Then, we observed the frenzy created by the media about some car problems. Essentially, there are many assumptions about quality that go unaddressed until after the fact of accidents, it seems. Some of this may be due to a slackening of effort, since business has been driven by costs for some time now (that is, the CEO as king as opposed to making the consumer the king, okay?).
But, some problems arise from the difficulties of the cyber-physical. That is, this topic is now being addressed by the NSF, however there is much more to it than the current views cover.
It was good to see in the case of the car problems that experts who are outside the discipline, namely NASA and NAS, are being brought in as these issues go fairly deep. That action raises the level of talent being devoted to the problem and may become more necessary than not as products become more complicated.

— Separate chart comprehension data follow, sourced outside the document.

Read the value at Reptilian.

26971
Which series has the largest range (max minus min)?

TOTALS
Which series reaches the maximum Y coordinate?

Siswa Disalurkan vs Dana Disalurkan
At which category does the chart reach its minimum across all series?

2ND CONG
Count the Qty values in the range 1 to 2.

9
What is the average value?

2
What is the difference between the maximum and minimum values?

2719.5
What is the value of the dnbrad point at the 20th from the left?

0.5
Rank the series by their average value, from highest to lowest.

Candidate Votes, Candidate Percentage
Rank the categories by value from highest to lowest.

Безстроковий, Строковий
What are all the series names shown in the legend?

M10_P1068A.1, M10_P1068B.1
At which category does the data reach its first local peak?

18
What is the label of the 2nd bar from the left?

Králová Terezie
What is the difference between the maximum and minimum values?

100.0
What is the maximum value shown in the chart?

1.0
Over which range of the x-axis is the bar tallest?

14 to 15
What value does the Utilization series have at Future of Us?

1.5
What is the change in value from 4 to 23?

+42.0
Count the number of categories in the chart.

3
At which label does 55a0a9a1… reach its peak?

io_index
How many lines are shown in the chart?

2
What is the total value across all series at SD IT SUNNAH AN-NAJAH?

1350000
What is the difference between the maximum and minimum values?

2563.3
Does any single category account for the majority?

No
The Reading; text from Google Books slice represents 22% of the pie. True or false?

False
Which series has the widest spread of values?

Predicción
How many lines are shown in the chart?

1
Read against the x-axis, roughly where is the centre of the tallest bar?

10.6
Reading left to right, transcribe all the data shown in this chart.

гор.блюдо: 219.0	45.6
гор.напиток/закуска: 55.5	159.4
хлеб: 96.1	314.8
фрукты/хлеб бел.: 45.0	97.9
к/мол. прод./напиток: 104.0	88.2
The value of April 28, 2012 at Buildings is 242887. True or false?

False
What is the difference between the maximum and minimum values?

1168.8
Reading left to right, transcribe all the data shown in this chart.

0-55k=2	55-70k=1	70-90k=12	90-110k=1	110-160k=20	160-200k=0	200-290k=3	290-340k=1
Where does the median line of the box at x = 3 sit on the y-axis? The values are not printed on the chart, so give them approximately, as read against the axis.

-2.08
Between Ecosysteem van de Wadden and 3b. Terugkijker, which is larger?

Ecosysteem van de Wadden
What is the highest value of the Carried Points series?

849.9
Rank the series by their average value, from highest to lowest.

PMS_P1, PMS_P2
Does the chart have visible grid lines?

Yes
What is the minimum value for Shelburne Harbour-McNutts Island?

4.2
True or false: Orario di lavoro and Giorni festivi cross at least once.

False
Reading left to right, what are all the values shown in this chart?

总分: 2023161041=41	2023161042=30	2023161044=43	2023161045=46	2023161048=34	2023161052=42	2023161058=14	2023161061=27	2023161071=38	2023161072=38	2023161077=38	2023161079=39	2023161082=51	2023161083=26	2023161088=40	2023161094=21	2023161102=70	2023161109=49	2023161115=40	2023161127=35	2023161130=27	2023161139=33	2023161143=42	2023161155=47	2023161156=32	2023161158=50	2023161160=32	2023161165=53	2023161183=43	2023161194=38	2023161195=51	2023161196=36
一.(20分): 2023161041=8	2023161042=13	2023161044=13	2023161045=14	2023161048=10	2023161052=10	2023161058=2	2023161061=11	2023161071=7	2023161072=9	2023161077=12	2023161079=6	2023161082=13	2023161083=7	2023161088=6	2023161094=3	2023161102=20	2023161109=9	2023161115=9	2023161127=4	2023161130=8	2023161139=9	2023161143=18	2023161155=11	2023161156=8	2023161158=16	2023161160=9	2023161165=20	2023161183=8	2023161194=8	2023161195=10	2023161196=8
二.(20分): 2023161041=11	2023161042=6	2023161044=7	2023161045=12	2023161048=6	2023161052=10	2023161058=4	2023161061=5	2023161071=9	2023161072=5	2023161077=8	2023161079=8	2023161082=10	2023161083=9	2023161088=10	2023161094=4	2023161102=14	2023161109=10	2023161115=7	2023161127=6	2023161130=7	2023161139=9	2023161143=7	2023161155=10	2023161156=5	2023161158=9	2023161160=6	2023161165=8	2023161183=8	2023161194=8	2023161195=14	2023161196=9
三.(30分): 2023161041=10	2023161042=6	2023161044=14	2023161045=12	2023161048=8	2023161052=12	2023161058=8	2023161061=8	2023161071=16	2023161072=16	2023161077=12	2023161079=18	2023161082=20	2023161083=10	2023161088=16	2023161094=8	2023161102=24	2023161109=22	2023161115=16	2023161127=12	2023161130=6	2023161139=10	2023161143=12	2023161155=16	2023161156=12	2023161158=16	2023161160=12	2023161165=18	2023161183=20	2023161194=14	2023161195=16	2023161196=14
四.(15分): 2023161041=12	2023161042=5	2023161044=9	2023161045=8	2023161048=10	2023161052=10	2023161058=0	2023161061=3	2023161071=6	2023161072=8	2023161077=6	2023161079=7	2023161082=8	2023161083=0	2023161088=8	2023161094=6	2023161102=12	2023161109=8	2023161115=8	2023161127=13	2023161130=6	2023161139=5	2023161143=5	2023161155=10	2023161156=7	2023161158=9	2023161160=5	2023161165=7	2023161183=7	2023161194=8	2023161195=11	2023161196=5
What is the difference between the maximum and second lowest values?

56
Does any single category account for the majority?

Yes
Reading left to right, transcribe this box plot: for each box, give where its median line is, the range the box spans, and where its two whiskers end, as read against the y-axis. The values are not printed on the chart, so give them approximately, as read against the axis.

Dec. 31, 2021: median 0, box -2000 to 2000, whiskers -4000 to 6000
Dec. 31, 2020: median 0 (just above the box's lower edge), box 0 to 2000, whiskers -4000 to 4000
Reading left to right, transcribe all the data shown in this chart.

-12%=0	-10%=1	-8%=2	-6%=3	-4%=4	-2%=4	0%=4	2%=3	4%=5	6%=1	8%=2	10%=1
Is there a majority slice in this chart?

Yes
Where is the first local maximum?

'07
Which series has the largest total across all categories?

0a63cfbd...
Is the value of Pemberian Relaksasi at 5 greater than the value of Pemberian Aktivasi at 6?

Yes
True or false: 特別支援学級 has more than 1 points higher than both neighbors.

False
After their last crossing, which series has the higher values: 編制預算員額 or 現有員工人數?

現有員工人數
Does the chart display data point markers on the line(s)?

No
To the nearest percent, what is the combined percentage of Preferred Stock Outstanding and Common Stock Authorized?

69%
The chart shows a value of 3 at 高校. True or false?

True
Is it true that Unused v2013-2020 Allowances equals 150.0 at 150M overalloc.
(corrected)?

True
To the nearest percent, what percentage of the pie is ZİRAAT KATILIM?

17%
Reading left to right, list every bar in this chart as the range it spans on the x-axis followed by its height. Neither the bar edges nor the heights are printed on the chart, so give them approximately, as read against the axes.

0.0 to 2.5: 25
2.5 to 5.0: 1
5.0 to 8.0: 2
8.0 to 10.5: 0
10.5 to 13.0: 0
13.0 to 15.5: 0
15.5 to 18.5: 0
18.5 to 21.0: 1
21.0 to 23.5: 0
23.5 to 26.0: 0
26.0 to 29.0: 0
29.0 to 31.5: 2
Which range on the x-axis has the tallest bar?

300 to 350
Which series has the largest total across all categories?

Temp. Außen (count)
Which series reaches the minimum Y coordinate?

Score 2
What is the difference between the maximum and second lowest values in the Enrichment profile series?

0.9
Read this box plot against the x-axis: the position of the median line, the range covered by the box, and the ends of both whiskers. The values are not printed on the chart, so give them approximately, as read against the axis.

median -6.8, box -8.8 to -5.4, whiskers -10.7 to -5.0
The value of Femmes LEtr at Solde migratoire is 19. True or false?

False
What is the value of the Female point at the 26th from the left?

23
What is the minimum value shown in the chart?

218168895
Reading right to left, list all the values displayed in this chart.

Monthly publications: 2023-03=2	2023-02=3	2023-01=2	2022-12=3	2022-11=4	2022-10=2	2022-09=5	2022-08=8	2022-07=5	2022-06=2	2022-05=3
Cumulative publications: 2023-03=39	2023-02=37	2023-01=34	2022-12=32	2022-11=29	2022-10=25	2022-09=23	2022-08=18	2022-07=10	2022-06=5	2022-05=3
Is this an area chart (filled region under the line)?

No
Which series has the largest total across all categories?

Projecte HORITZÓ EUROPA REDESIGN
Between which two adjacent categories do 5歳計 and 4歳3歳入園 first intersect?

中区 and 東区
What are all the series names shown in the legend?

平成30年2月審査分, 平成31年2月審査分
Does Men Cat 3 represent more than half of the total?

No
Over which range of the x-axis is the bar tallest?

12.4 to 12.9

By the way, one set of experts addresses myths vs facts. This is an interesting read as it shows that the manufacturer has to consider failure modes in order to instruct the driver what to do when an incident occurs that needs attention. Actually, problem avoidance requires identifying these modes of possible failure, too, so as to lower their possibility during design or to anticipate corrective actions, as we see here.
This, then, raises, again, the question of who represents the consumer in this case? Who would have thought that the merely rolling (as we all do when at a stop light on a hill while we move our foot from the brake to the gas pedal) would raise the likelihood of such a dire consequence?
Remarks:
02/26/2011 -- Another go.
02/08/2011 -- There was a report today concerning a study on the SUA problem that has been going on quietly. More news will be coming later when the report is technically analyzed.
08/13/2010 -- Recent news that it's user error.